Weekly Analysis: The greenback won the battle against the Euro last week, breaking support and the bullish trend line seen on the chart below. The economic calendar didn’t reveal major events but optimism about a June rate hike kicked in, helping the US Dollar.
After breaking 1.1210, the pair returned to re-test it from below, bouncing lower and thus confirming the level as resistance. The bullish trend line is also broken and the pair is below the 50 days Exponential Moving Average, so all things point towards an extended move south but as we can note, the Stochastic is oversold and the Relative Strength Index is close to its 30 level. This fact increases the chances of a bullish bounce but we expect 1.1060 to be tested this week and there we will probably see a move higher.
The economic week opens Monday with the release of the German Consumer Price Index, an always important gauge of inflation that can positively affect the Euro if it shows higher numbers; on the US Dollar side, banks will be closed in observance of Memorial Day so we don’t have any major releases. Tuesday the Eurozone CPI Flash Estimate comes out, followed later in the day by the U.S. Consumer Confidence, a survey of about 5,000 households that tries to gauge the overall opinion about job availability, business conditions and economic environment.
Wednesday is a slow day for the Euro, while the greenback will be affected by the release of the U.S. Manufacturing PMI. This is another survey that asks purchasing managers from the manufacturing sector to give their assessment about the overall performance of said sector. Thursday will be the busiest day for the Euro as the ECB announces the interest rate and ECB President Mario Draghi holds his usual press conference. Although the rate is not expected to change, volatility is likely to surge during the press conference, so as always, caution is recommended.
Friday is the greenback’s turn to steal the spotlight with the release of the Non-Farm Employment Change (Non-Farm Payrolls). This indicator shows how many new jobs were created during the previous month and is considered the most important jobs related indicator for the United States. Almost always this release is accompanied by strong movement and increased volatility.
Last week was overall bullish but the Pound gave back some of the early gains later in the week. The move up seems exhausted now as the pair failed to clearly threaten key resistance.
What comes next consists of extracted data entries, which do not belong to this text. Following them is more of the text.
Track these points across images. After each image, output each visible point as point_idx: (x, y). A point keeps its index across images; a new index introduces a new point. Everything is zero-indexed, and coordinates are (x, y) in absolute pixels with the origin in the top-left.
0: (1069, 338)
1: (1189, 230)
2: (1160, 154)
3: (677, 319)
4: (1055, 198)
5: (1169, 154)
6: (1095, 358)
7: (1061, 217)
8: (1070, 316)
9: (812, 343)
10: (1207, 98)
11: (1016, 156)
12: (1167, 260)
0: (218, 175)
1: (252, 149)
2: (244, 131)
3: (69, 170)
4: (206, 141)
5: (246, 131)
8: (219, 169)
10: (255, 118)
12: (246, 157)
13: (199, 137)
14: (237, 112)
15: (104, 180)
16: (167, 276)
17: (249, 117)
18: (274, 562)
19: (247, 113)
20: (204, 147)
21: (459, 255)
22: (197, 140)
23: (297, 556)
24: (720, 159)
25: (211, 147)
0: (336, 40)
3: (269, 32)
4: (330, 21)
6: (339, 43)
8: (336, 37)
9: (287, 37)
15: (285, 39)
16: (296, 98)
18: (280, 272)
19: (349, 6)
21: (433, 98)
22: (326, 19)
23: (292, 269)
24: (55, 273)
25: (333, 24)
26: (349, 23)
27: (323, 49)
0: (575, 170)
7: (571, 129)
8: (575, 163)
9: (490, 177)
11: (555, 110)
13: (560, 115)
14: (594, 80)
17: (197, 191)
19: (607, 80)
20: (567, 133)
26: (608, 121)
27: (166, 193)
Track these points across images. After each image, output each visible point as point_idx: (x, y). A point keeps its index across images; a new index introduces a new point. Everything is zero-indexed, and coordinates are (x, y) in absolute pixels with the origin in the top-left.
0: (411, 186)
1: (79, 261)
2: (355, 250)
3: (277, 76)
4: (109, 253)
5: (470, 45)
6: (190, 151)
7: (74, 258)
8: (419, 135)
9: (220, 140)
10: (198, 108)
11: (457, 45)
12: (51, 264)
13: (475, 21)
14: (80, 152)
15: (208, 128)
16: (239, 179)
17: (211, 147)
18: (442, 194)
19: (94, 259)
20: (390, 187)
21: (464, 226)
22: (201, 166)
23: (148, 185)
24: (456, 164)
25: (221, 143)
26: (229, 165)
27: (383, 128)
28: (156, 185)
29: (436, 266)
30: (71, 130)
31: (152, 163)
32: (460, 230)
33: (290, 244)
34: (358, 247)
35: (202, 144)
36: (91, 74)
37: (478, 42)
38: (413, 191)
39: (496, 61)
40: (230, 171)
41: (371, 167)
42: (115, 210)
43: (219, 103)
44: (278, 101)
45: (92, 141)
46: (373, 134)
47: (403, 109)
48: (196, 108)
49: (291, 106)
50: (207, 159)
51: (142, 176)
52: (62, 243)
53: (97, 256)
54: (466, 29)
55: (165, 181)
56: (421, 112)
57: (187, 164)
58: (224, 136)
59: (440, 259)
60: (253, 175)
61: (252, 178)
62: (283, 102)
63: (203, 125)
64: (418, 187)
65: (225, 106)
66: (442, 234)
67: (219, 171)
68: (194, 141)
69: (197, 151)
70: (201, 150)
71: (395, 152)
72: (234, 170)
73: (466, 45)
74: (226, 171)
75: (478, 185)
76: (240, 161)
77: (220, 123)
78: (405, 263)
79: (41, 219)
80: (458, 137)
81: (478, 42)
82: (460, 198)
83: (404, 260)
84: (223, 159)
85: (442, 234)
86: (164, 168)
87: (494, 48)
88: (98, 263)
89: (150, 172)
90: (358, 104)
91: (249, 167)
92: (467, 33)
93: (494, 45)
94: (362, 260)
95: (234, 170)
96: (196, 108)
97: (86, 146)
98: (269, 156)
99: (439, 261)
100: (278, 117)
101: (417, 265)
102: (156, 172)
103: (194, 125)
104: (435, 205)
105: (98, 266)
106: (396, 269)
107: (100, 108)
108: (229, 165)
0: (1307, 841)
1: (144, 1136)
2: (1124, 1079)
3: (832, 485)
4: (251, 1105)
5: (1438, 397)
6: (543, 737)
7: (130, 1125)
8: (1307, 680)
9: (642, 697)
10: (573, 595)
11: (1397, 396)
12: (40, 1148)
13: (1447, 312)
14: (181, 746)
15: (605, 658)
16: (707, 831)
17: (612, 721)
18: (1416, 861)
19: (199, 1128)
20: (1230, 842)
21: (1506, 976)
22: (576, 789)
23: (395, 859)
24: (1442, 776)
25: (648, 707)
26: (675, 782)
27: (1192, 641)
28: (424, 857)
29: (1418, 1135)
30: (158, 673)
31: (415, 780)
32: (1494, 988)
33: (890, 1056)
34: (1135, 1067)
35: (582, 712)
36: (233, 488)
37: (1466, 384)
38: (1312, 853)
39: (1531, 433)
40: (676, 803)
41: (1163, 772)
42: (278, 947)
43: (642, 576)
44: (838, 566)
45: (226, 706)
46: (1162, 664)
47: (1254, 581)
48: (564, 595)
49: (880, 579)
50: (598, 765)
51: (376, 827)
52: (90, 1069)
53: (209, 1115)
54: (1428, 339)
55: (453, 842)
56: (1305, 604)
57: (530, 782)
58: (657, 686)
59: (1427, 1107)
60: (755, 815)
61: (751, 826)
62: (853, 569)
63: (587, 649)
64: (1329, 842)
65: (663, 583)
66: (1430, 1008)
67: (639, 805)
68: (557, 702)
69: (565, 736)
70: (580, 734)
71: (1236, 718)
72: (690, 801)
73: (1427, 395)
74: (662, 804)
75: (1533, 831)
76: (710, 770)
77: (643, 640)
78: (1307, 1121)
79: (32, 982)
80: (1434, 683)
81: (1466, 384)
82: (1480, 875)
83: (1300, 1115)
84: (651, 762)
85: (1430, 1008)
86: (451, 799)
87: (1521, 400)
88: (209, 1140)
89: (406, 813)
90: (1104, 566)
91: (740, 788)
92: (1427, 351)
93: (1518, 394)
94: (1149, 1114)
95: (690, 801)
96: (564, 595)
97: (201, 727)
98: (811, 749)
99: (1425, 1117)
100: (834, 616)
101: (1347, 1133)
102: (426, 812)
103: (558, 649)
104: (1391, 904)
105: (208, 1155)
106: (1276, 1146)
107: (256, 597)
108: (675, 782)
The bullish break of 1.4650 resistance (seen earlier in the week) did not take price into 1.4765 as expected and instead the pair returned below the broken level. This shows that the bulls are starting to fade away and that we will probably see a move into 1.4500 this week; the 50 days Exponential Moving Average is close to 1.4500, thus creating a confluence zone that will be difficult to break but if the bears manage to do that, the pair is likely to start a new short term downtrend.
Monday UK banks will be closed, celebrating Spring Bank Holiday so the economic calendar is empty. The rest of the week is filled with surveys: Wednesday the Manufacturing PMI comes out, followed Thursday by the Construction PMI and Friday by the Services PMI. These are all leading indicators of economic health, derived from the opinions of purchasing managers from the respective sectors and usually, higher numbers trigger Pound strength. As always, the pair will be directly influenced by the U.S. events scheduled throughout the week.